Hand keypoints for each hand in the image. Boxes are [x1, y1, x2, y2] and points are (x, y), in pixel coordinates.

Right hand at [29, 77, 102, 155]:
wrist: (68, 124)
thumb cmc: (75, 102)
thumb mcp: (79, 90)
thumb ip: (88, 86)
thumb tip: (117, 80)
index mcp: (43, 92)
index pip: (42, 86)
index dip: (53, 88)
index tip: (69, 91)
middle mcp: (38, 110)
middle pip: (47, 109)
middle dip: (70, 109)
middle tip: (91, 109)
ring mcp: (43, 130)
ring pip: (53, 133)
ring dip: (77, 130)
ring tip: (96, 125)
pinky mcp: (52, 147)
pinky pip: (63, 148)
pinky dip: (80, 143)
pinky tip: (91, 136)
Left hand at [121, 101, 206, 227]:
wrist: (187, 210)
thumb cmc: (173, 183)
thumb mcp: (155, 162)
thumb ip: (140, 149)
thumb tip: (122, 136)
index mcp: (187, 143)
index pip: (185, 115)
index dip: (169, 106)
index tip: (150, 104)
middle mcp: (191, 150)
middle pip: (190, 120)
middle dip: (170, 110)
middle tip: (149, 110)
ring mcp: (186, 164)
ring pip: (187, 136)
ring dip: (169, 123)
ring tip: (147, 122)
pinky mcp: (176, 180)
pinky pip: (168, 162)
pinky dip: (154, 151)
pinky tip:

— What you will do —
Tell how many lines in the data contain the word "thumb", answering with that number and no other text.

— Your solution —
8